Transitioning From Classroom to Clinic - What I Didn't Expect
This is my first time being a part of a Legal Clinic and honestly it was not what I was expecting. To be totally truthful, I’m not sure what my expectations were going into it. All I knew was that it would be a great opportunity because I would be getting hands on experience working with clients and improving my research skills. What I did NOT expect was to be pushed so far outside of my comfort zone that I would break down in tears in front of my professor.
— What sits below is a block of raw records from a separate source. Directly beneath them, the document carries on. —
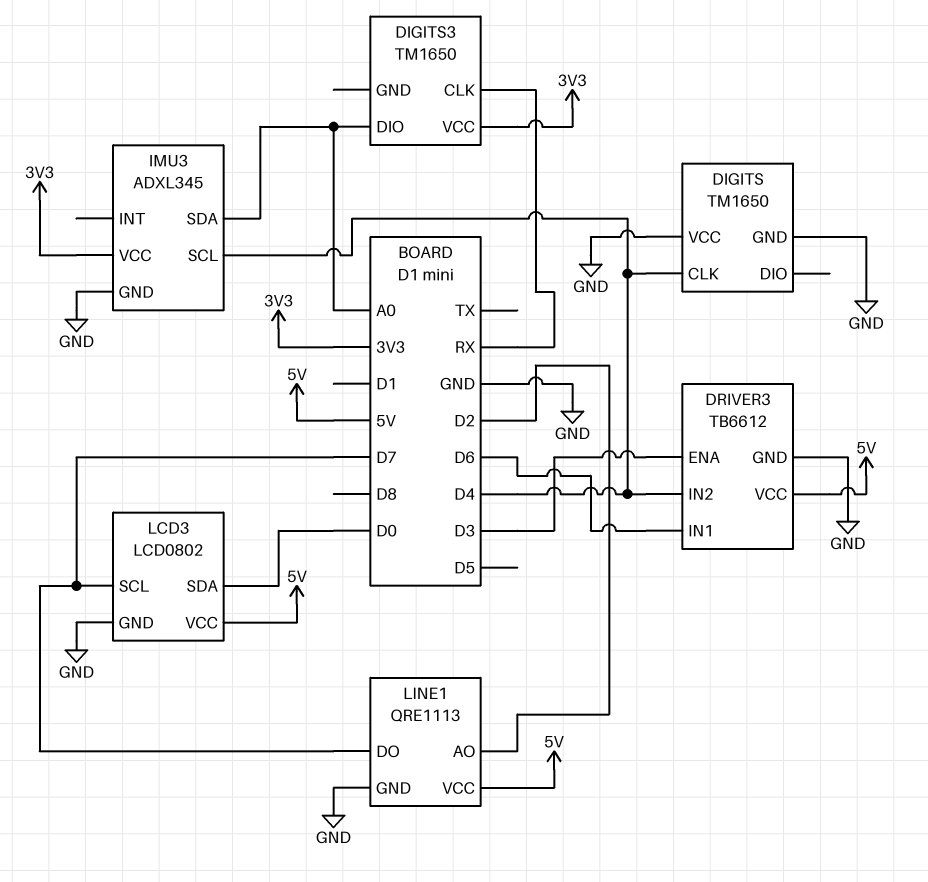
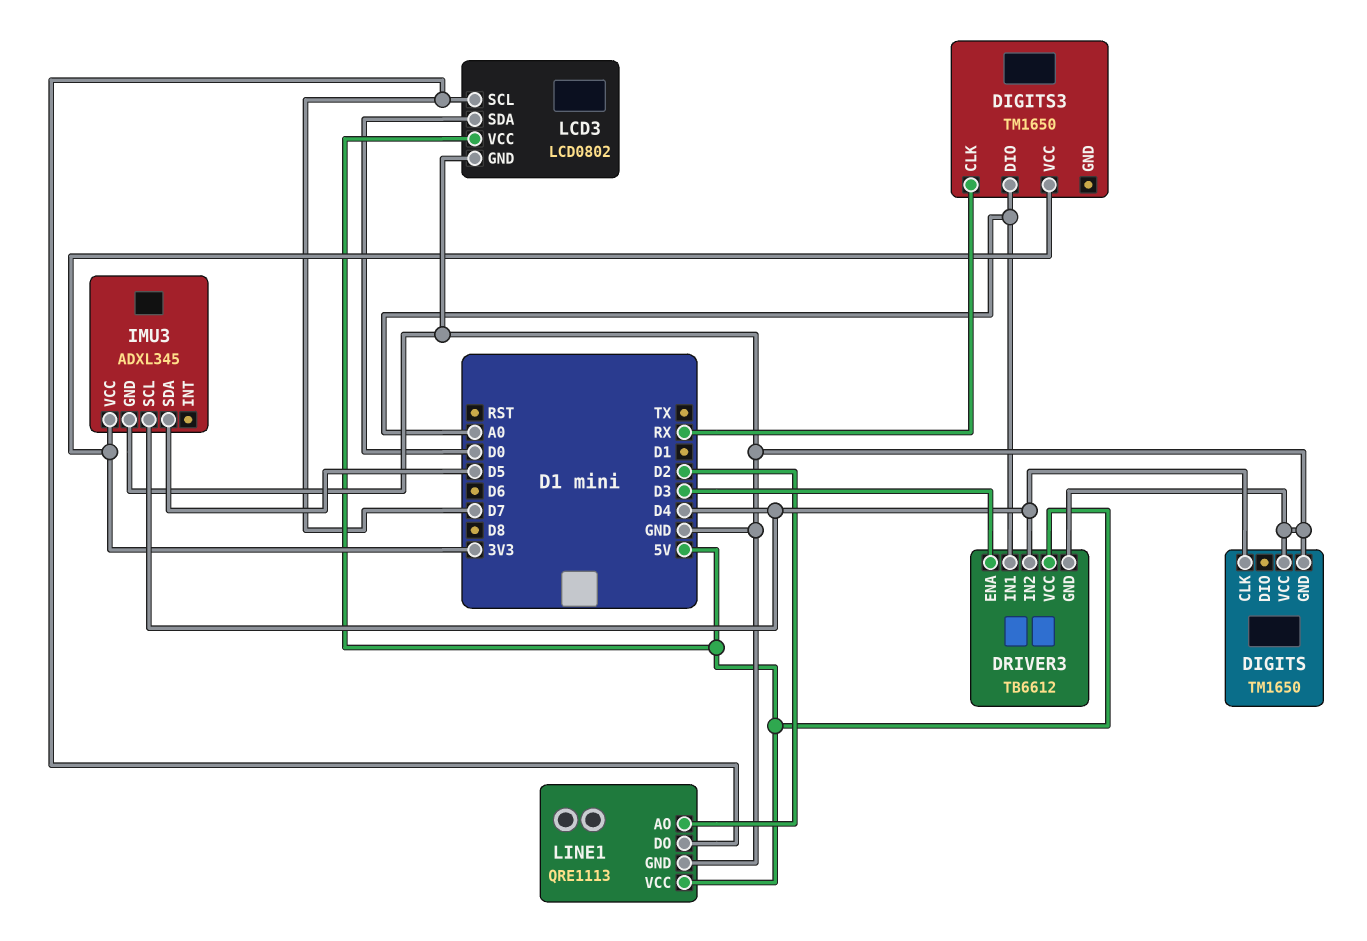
DRIVER3 pin IN1: D6 -> A0
IMU3 pin SDA: A0 -> D5

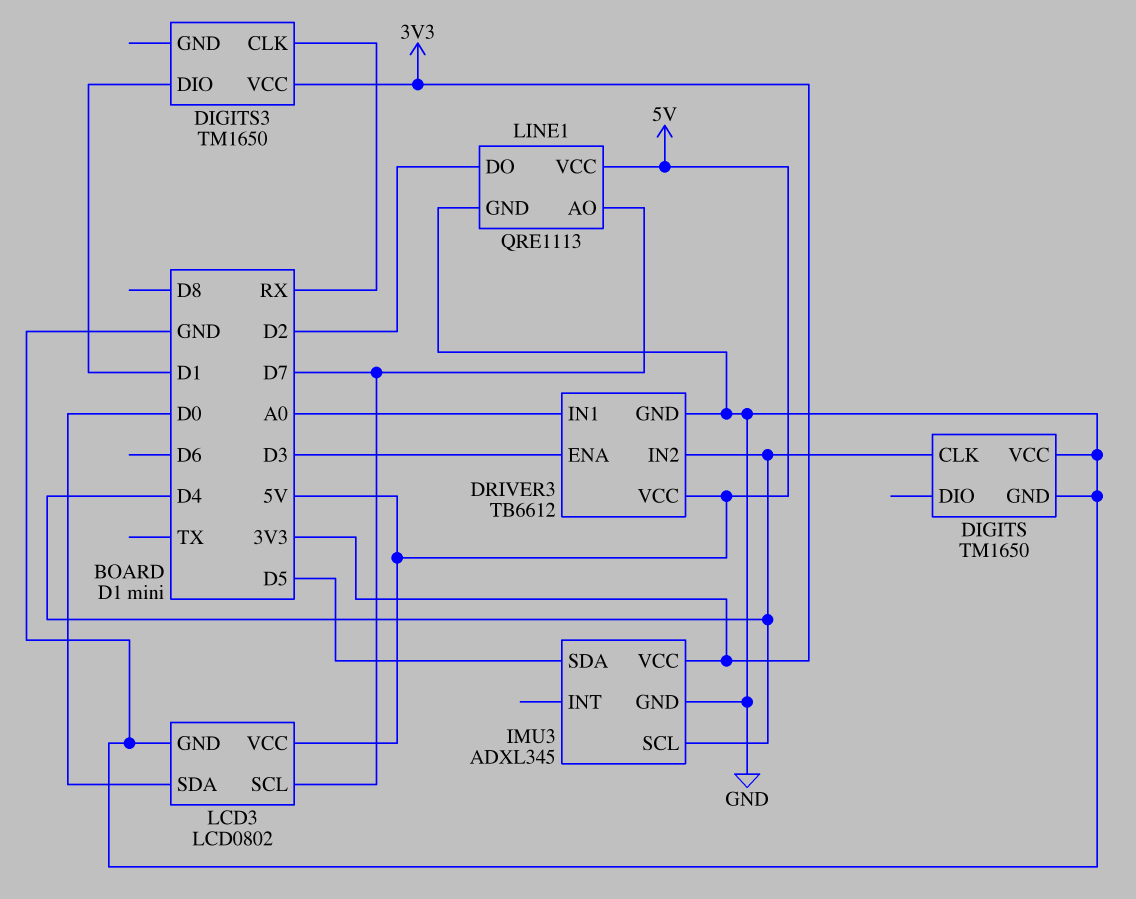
DIGITS3 pin DIO: A0 -> D1
LINE1 pin AO: D2 -> D7
LINE1 pin DO: D7 -> D2

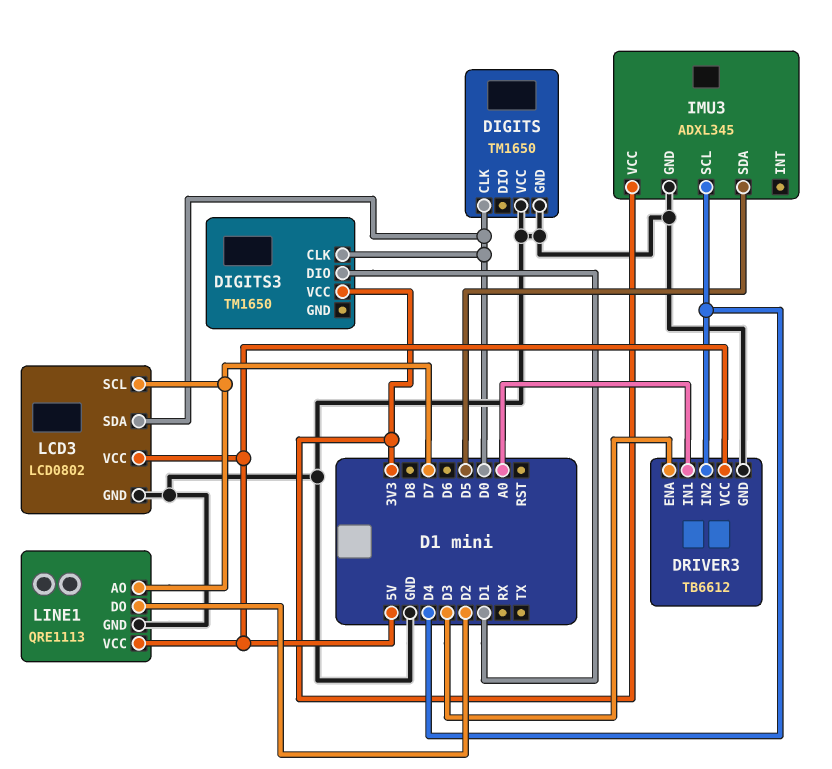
DIGITS pin CLK: D4 -> D0
DIGITS3 pin CLK: RX -> D0

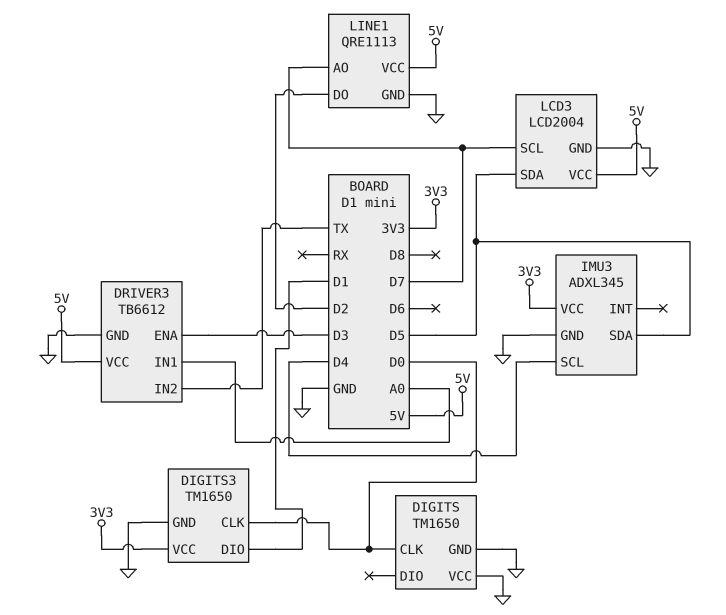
DIGITS3 pin GND: none -> GND
DRIVER3 pin IN2: D4 -> TX
LCD3: LCD0802 -> LCD2004
LCD3 pin SDA: D0 -> D5

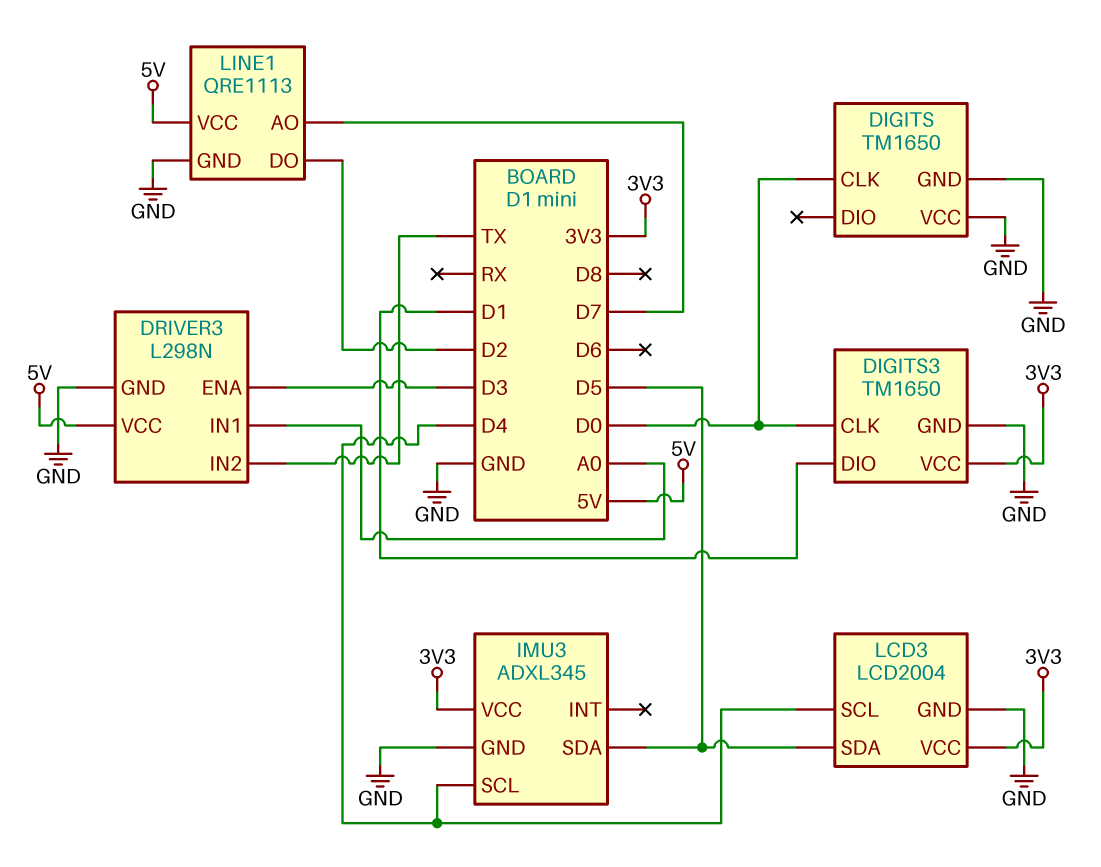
DRIVER3: TB6612 -> L298N
LCD3 pin SCL: D7 -> D4
LCD3 pin VCC: 5V -> 3V3

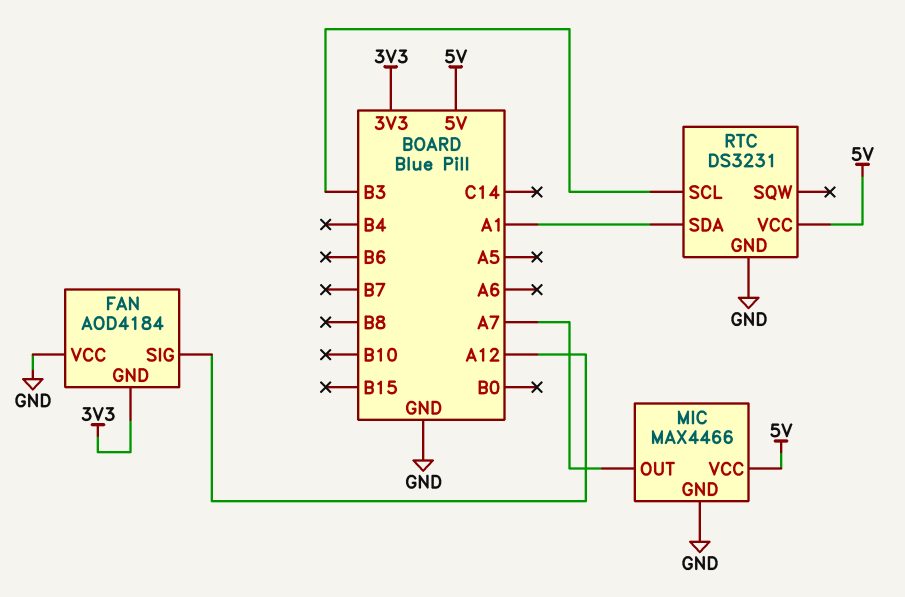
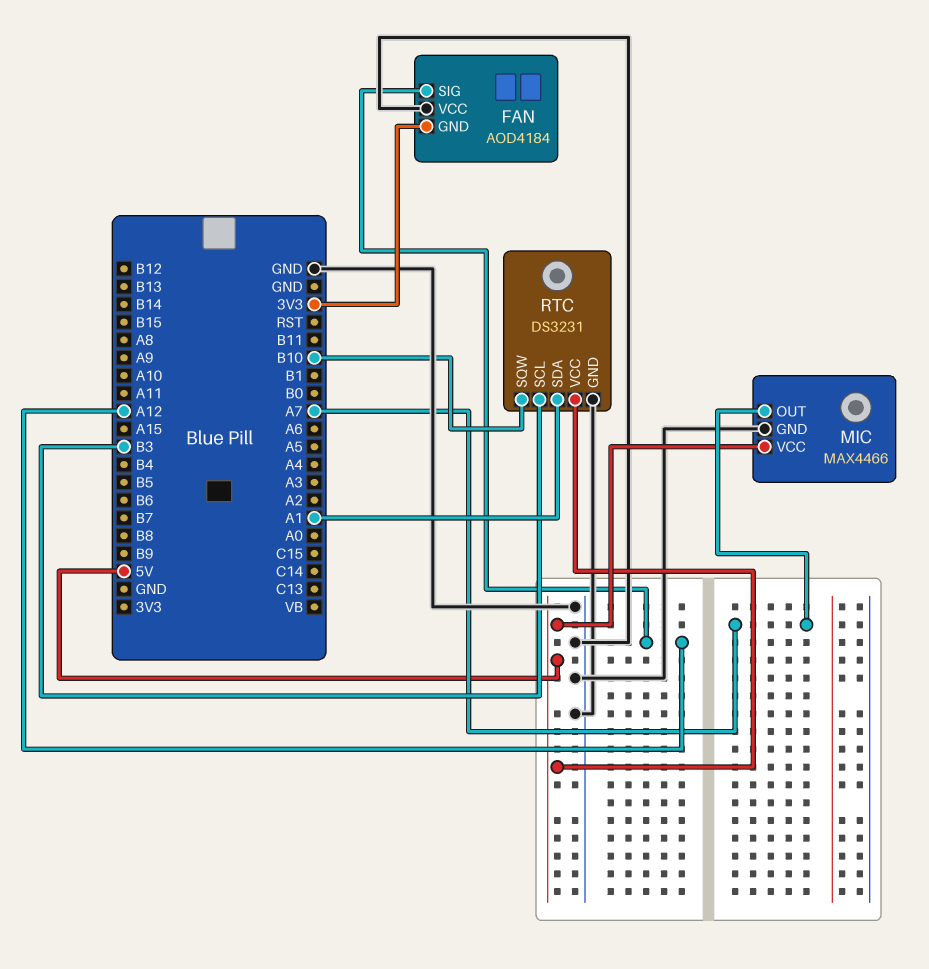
RTC pin SQW: none -> B10

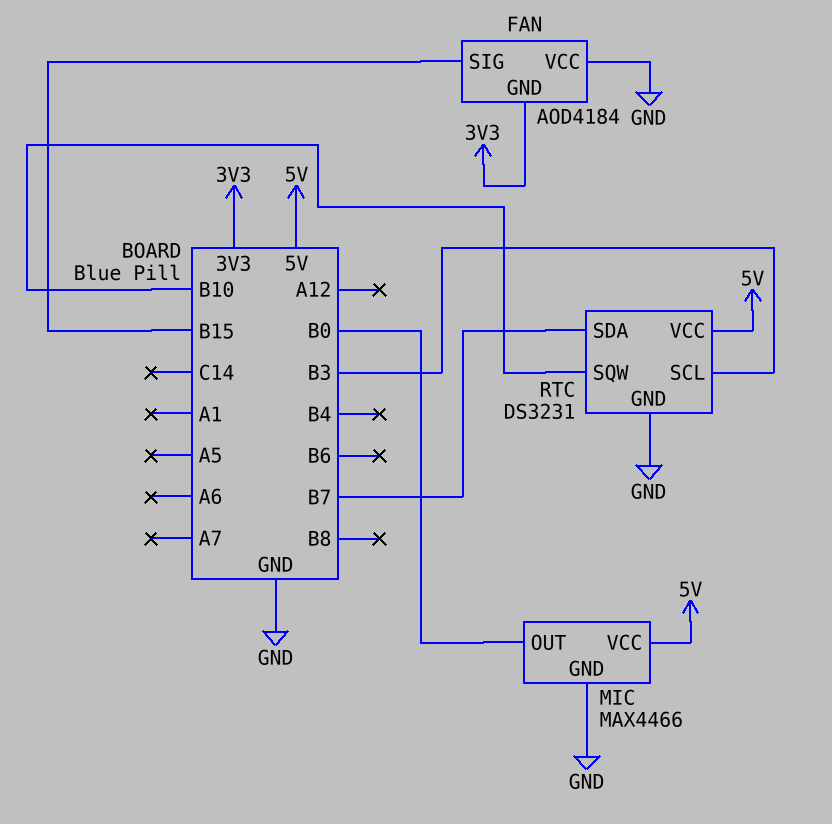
FAN pin SIG: A12 -> B15
MIC pin OUT: A7 -> B0
RTC pin SDA: A1 -> B7

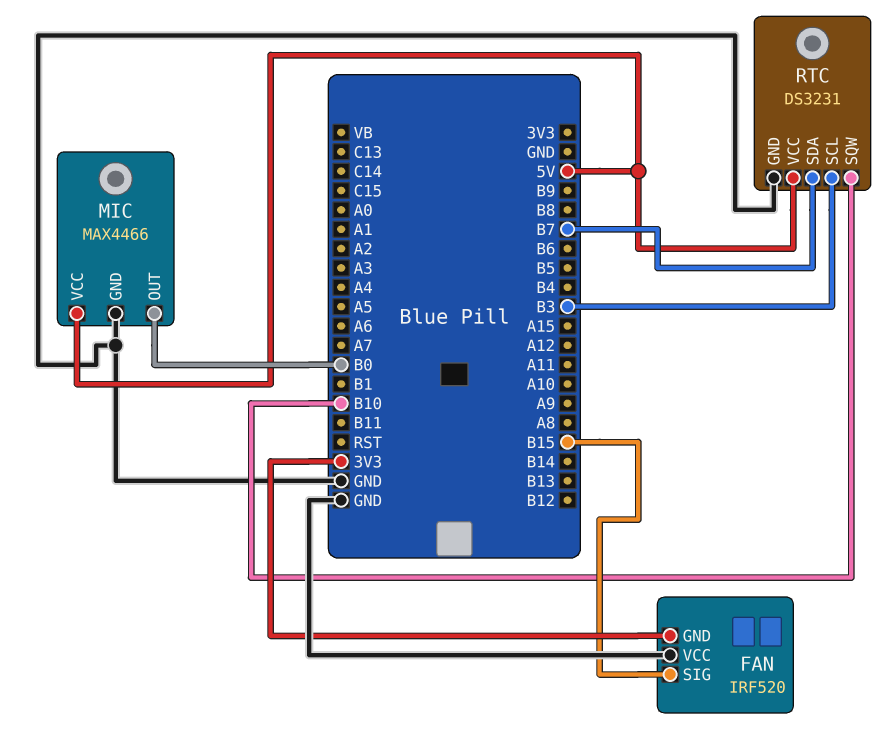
FAN: AOD4184 -> IRF520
Being a part of a Legal Clinic is completely different than being in class and learning about the law. In a class the professor tells you what to read, what to research, and that there is an answer out there to my questions. In the Clinic, Professor Lawton does guide you, to some extent, but you have to figure out what to research. And sadly, there is no easy answer to your client’s legal question. I learned that lesson the hard way. I spent several hours researching, searching every database I could think of and came up with no answer. To my astonishment, when I told the professor that I tried and could not find the answer, a tiny smirk appeared on her face. She knew I would do that, and she knew there would be no answer. I found out that I would have to come up with the answer myself, by reading statutes, case law, executive orders, state polices, etc. I was dumbfounded, I just couldn’t believe it, and finding out this awful truth only added to my stress.
Transitioning from classroom to Clinic has definitely been one frustrating process for me. I keep expecting the professor to tell me what do, what to research, where I can find everything I need. But instead she just looks at me, and calmly says, “Well what do you think you should do next? What do you think you need to research to provide a sufficient answer to your client?” And I cannot express just how frustrating and annoying that is! And I know she asks me these questions to prepare me for the real world, because when I am out there working my boss won’t tell me what to do or what to research; I will have to figure all that out on my own. So, even though I appreciate my professor for taking the time to teach me how to be an effective lawyer, it still frustrates me to no end.
But even though this is an EXTREMELY frustrating and stressful process, I am so grateful to be experiencing it. Professor Lawton is one of the hardest, most honest, and best professors I have ever had. She makes me want to do better and keep trying, because she told us as long as we don’t give up, she won’t give up on us. And since I can use all the help I can get, I will not be giving up. I will continue to push myself and I know I will stumble along the way, but that’s ok, because I know Professor Lawton will be there to show me why I stumbled and how I can avoid stumbling in the future.